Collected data

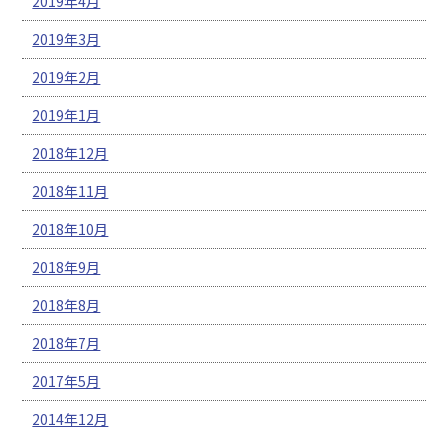
2019年4月
2019年3月
2019年2月
2019年1月
2018年12月
2018年11月
2018年10月
2018年9月
2018年8月
2018年7月
2017年5月
2014年12月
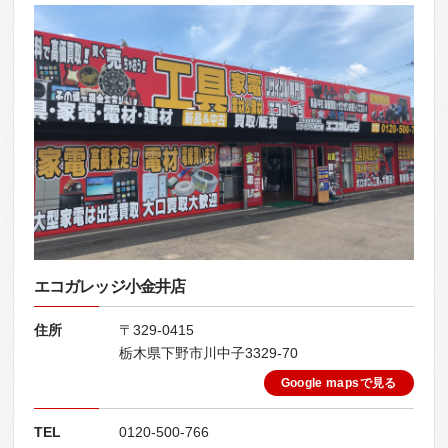
エコガレッジ小金井店
住所
〒329-0415
栃木県下野市川中子3329-70
Google mapsで見る
TEL
0120-500-766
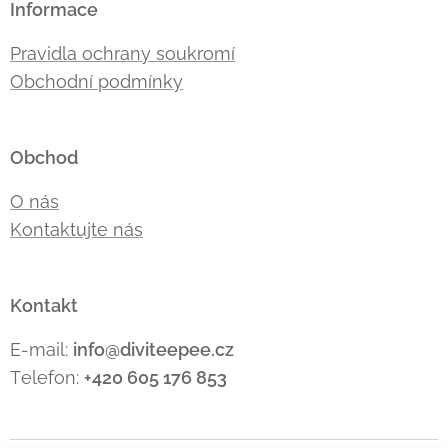
Informace
Pravidla ochrany soukromí
Obchodní podmínky
Obchod
O nás
Kontaktujte nás
Kontakt
E-mail:
info@diviteepee.cz
Telefon:
+420 605 176
853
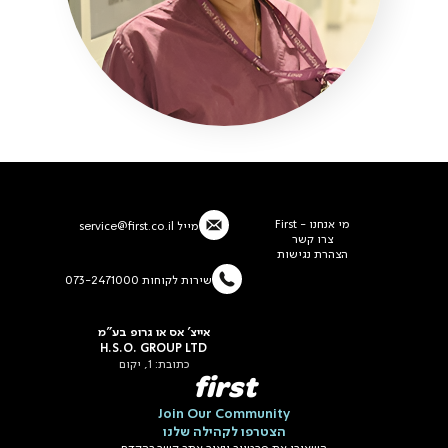
מי אנחנו - First
מייל
service@first.co.il
צרו קשר
הצהרת נגישות
שירות לקוחות 073-2471000
אייצ' אס או גרופ בע"מ
H.S.O. GROUP LTD
כתובת: 1, יקום
first
Join Our Community
הצטרפו לקהילה שלנו
השאירי את פרטייך ונצור אתך קשר בהקדם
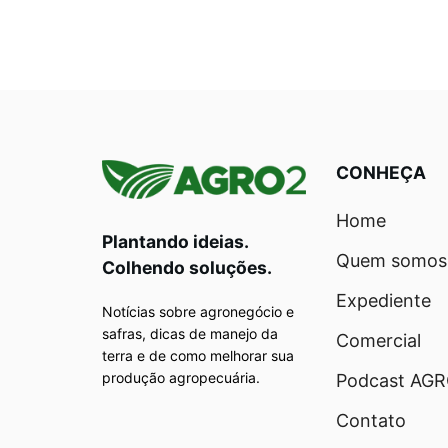
CONHEÇA
Home
Plantando ideias.
Quem somos
Colhendo soluções.
Expediente
Notícias sobre agronegócio e
safras, dicas de manejo da
Comercial
terra e de como melhorar sua
produção agropecuária.
Podcast AG
Contato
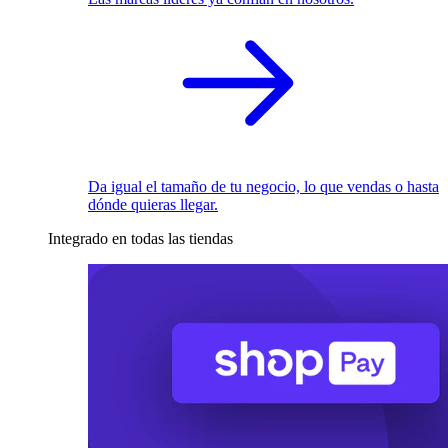
Da igual el tamaño de tu negocio, lo que vendas o hasta
dónde quieras llegar.
Integrado en todas las tiendas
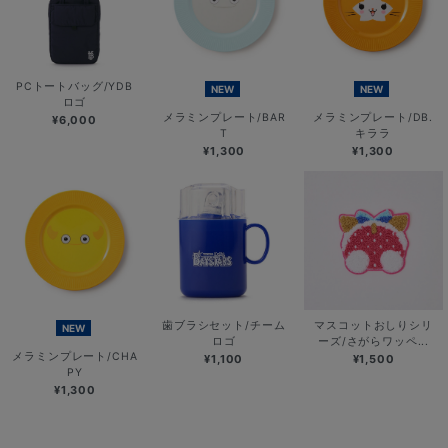
PCトートバッグ/YDB
NEW
NEW
ロゴ
メラミンプレート/BAR
メラミンプレート/DB.
¥6,000
T
キララ
¥1,300
¥1,300
歯ブラシセット/チーム
マスコットおしりシリ
NEW
ロゴ
ーズ/さがらワッペ...
メラミンプレート/CHA
¥1,100
¥1,500
PY
¥1,300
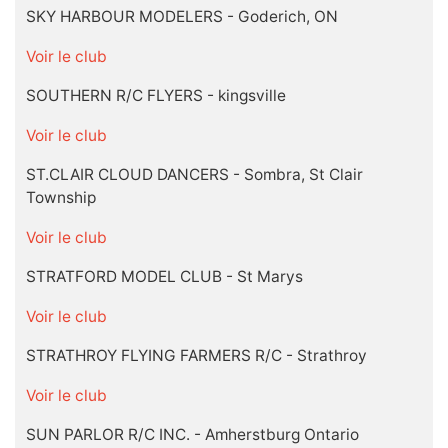
SKY HARBOUR MODELERS - Goderich, ON
Voir le club
SOUTHERN R/C FLYERS - kingsville
Voir le club
ST.CLAIR CLOUD DANCERS - Sombra, St Clair
Township
Voir le club
STRATFORD MODEL CLUB - St Marys
Voir le club
STRATHROY FLYING FARMERS R/C - Strathroy
Voir le club
SUN PARLOR R/C INC. - Amherstburg Ontario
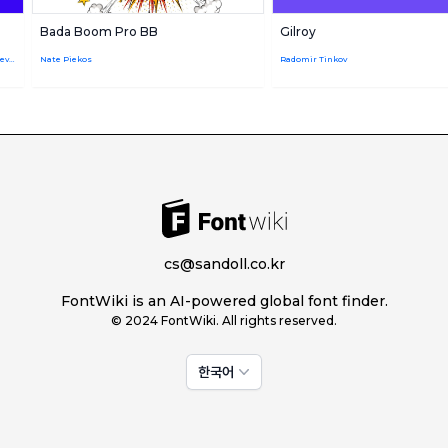
Bada Boom Pro BB
Gilroy
Ventsislav Dzhokov,Mirela Belova,Plamen Motev,Svetoslav Simov,Nikolay Petroussenko,Stan Partalev
Nate Piekos
Radomir Tinkov
cs@sandoll.co.kr
FontWiki is an AI-powered global font finder.
© 2024 FontWiki. All rights reserved.
한국어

* The task: Copy out every line of text in the material above, word for word and in the same order. Leave the pictures out.

* Expected answer:
2019年4月
2019年3月
2019年2月
2019年1月
2018年12月
2018年11月
2018年10月
2018年9月
2018年8月
2018年7月
2017年5月
2014年12月
エコガレッジ小金井店
住所
〒329-0415
栃木県下野市川中子3329-70
Google mapsで見る
TEL
0120-500-766
Informace
Pravidla ochrany soukromí
Obchodní podmínky
Obchod
O nás
Kontaktujte nás
Kontakt
E-mail:
info@diviteepee.cz
Telefon:
+420 605 176
853
מי אנחנו - First
מייל
service@first.co.il
צרו קשר
הצהרת נגישות
שירות לקוחות 073-2471000
אייצ' אס או גרופ בע"מ
H.S.O. GROUP LTD
כתובת: 1, יקום
first
Join Our Community
הצטרפו לקהילה שלנו
השאירי את פרטייך ונצור אתך קשר בהקדם
CONHEÇA
Home
Plantando ideias.
Quem somos
Colhendo soluções.
Expediente
Notícias sobre agronegócio e
safras, dicas de manejo da
Comercial
terra e de como melhorar sua
produção agropecuária.
Podcast AG
Contato
Da igual el tamaño de tu negocio, lo que vendas o hasta
dónde quieras llegar.
Integrado en todas las tiendas
PCトートバッグ/YDB
NEW
NEW
ロゴ
メラミンプレート/BAR
メラミンプレート/DB.
¥6,000
T
キララ
¥1,300
¥1,300
歯ブラシセット/チーム
マスコットおしりシリ
NEW
ロゴ
ーズ/さがらワッペ...
メラミンプレート/CHA
¥1,100
¥1,500
PY
¥1,300
SKY HARBOUR MODELERS - Goderich, ON
Voir le club
SOUTHERN R/C FLYERS - kingsville
Voir le club
ST.CLAIR CLOUD DANCERS - Sombra, St Clair
Township
Voir le club
STRATFORD MODEL CLUB - St Marys
Voir le club
STRATHROY FLYING FARMERS R/C - Strathroy
Voir le club
SUN PARLOR R/C INC. - Amherstburg Ontario
Bada Boom Pro BB
Gilroy
Ventsislav Dzhokov,Mirela Belova,Plamen Motev,Svetoslav Simov,Nikolay Petroussenko,Stan Partalev
Nate Piekos
Radomir Tinkov
cs@sandoll.co.kr
FontWiki is an AI-powered global font finder.
© 2024 FontWiki. All rights reserved.
한국어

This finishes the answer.